I feel this contribution to the “othering” sets up disabled lives as something so diabolically horrendous that able-bodied people feel they could “never like like that”. Now consider someone saying that about your life; sure, it’s hard at times, whose life isn’t? But to suggest it’s not worth living? To suggest that you are a hero because you do live it–against your will, too; we don’t choose to be disabled–is dismissive and insulting. People say they would “never cope” in this life–actually, as I said, most people would. For people who became disabled rather than being born disabled, we have had to adapt from being able-bodied to being disabled, and we cope just fine, because, although difficult, our lives are not an awful, torturous, dismal existence every day just because we have some more struggles.

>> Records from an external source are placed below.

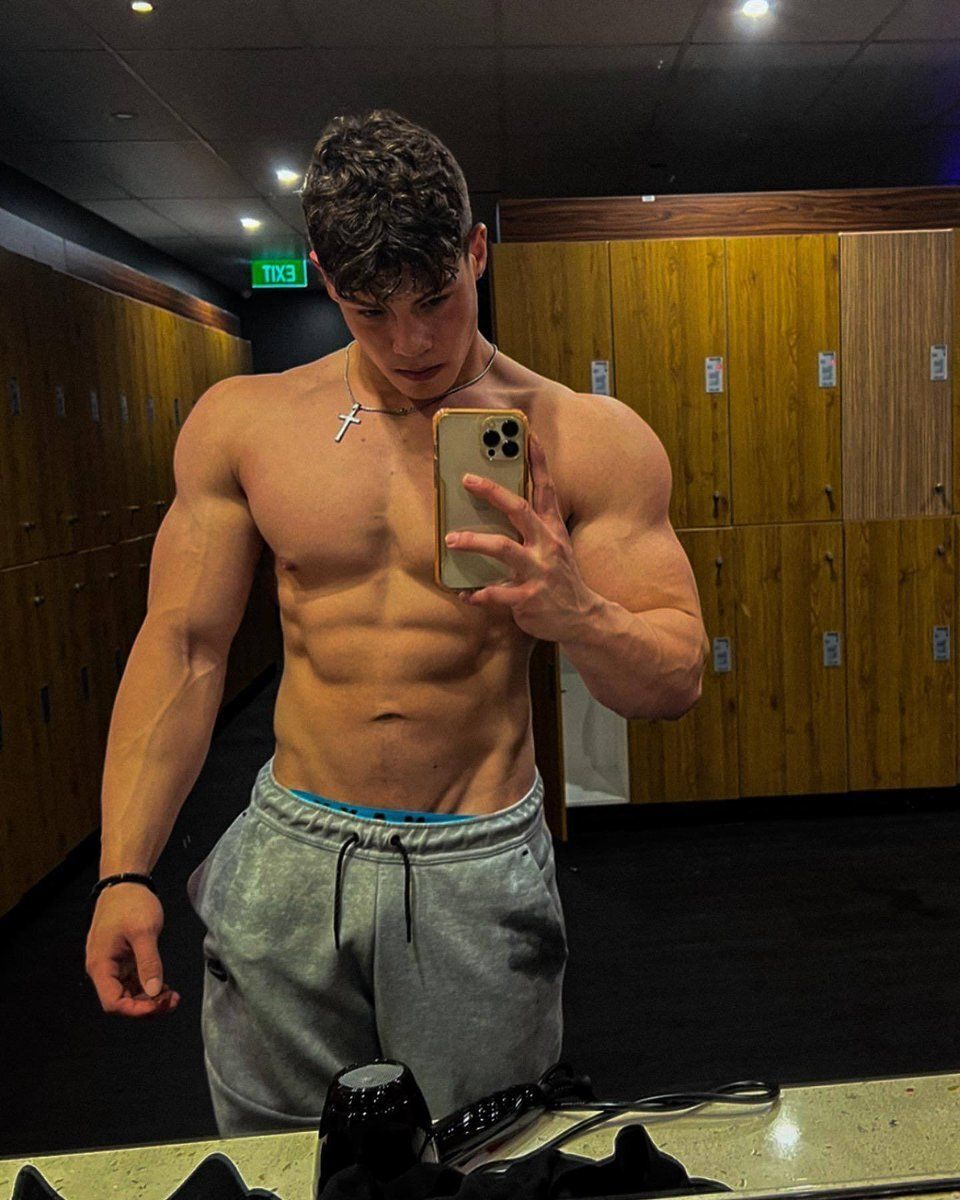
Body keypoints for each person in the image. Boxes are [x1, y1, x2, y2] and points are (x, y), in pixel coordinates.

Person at [84, 109, 710, 1135]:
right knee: (281, 1168)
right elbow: (185, 649)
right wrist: (123, 869)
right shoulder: (245, 424)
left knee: (483, 1160)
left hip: (474, 858)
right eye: (372, 309)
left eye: (436, 298)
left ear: (477, 253)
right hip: (291, 848)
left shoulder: (586, 437)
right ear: (325, 280)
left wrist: (579, 613)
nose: (412, 341)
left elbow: (673, 680)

The main point from this babbling is Listen. Listen to your disabled friends and family when they tell you something is insulting, something is ableist; listen to the voices of disabled people in media and take in their message; read blogs about inspiration porn and try to establish how you can express your inspiration from disabled people in a less-insulted way. If you obstinately stick to your “inspiration porn” and say “But I dooo find it inspiring; I don’t care what these disabled bloggers are saying”, then you’re part of the problem. As long as you’re willing to listen, learn, and change, then you can contribute to changing ableist attitudes in society. If you care enough about disabled people to use them as tools of inspiration, then I would think you’d want to listen to them and stop these attitudes that insult and dismiss us across the board.